AARON: Pharaoh, we are sorry for your loss. There’s booze in the blender, and soon it will render. A concoction that will help you hang on. But now that you have seen how powerful God is, will you let my people go?

PHARAOH: You need a holiday. Take a holiday. Just go.

NARRATOR: In our seder, we fill our wine up to remember our joy in being able to escape corporate Egypt for Margaritaville. Yet our happiness is not complete, because the Egyptians suffered from the plagues, and eventually were killed so that we could be free. Therefore, we spill a drop of wine from our cups as we say each plague.


AARON: Remember this day in which you came out from Egypt and out of the house of bondage. Jimmy Buffett has brought you from this place, and he will lead you to the Promised Land.

MOSES: We must go quickly before Pharaoh changes his mind.

MIRIAM: Moses, we won’t yet have cut the pineapples!

AARON: It doesn’t matter, we have to cruise on back home.

PHARAOH: I have just let my Parrotheads fly free. This is not good for the people of Egypt. All that my fathers have worked for will vanish if I lose the Hebrew slaves. Who will build the pyramids? Who will build the cities? Who will organize the office happy hours? The entire economy of Egypt will collapse without the Hebrews. I WANT MY PARROTHEADS BACK.

HERALD: All soldiers and warriors – get your swords and armor. Saddle your horses. We’re going after them!

MIRIAM: Look! The Egyptians are coming! They will kill us all! Moses, DO SOMETHING!

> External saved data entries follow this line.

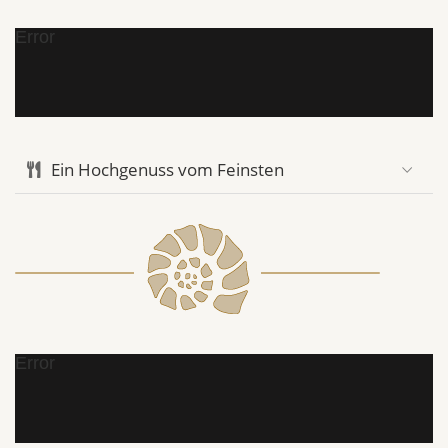
Error
Ein Hochgenuss vom Feinsten
Error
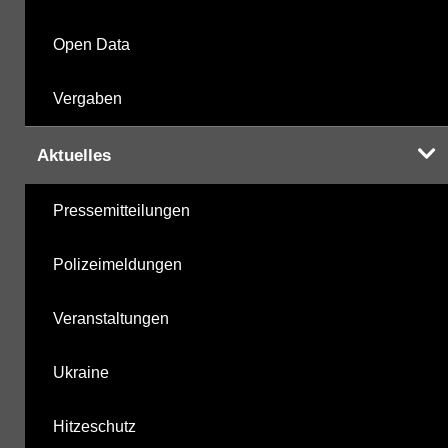
Open Data
Vergaben
Aktuelles
Pressemitteilungen
Polizeimeldungen
Veranstaltungen
Ukraine
Hitzeschutz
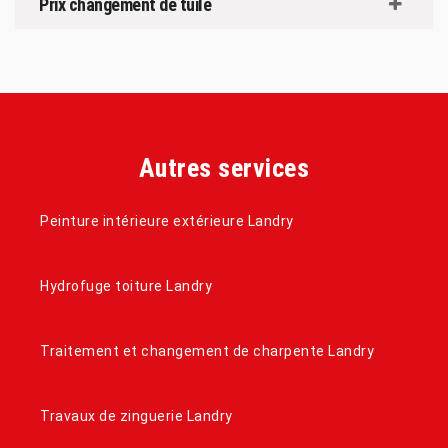
Prix changement de tuile
Autres services
Peinture intérieure extérieure Landry
Hydrofuge toiture Landry
Traitement et changement de charpente Landry
Travaux de zinguerie Landry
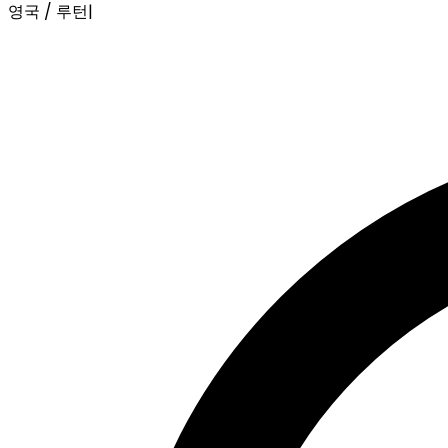
영국 / 루턴
|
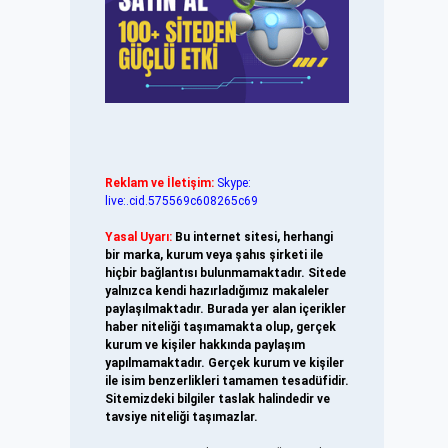
Reklam ve İletişim:
Skype:
live:.cid.575569c608265c69
Yasal Uyarı:
Bu internet sitesi, herhangi
bir marka, kurum veya şahıs şirketi ile
hiçbir bağlantısı bulunmamaktadır. Sitede
yalnızca kendi hazırladığımız makaleler
paylaşılmaktadır. Burada yer alan içerikler
haber niteliği taşımamakta olup, gerçek
kurum ve kişiler hakkında paylaşım
yapılmamaktadır. Gerçek kurum ve kişiler
ile isim benzerlikleri tamamen tesadüfidir.
Sitemizdeki bilgiler taslak halindedir ve
tavsiye niteliği taşımazlar.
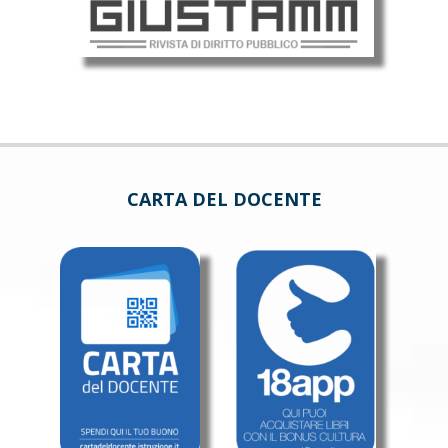
CARTA DEL DOCENTE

MOSES: Do not be afraid. God has provided for us up to now, and he will continue to do so. Never give up for that is just the place and time that the tide will turn.

GOD: Lift up your rod and stretch out your hand over the sea, and divide it; and the children of Israel shall walk through the sea on dry land. On the other side is a beach and somewhere warm. And a very attractive cabana boy.

NARRATOR: Moses stretched out his staff, and the children of Israel walked through the parted waters. When Pharaoh’s armies followed in pursuit, the waters closed in on them and hit them all. Fins up!

MOSES: We made it across the Red Sea! We are free!

NARRATOR: And Miriam took a timbrel in her hand, and all of the women went out after her with timbrels and danced. Then, the Hebrew people followed Moses toward the Promised Land and dreamed in colors borrowed from the sea. Finally, Margaritaville is at peace.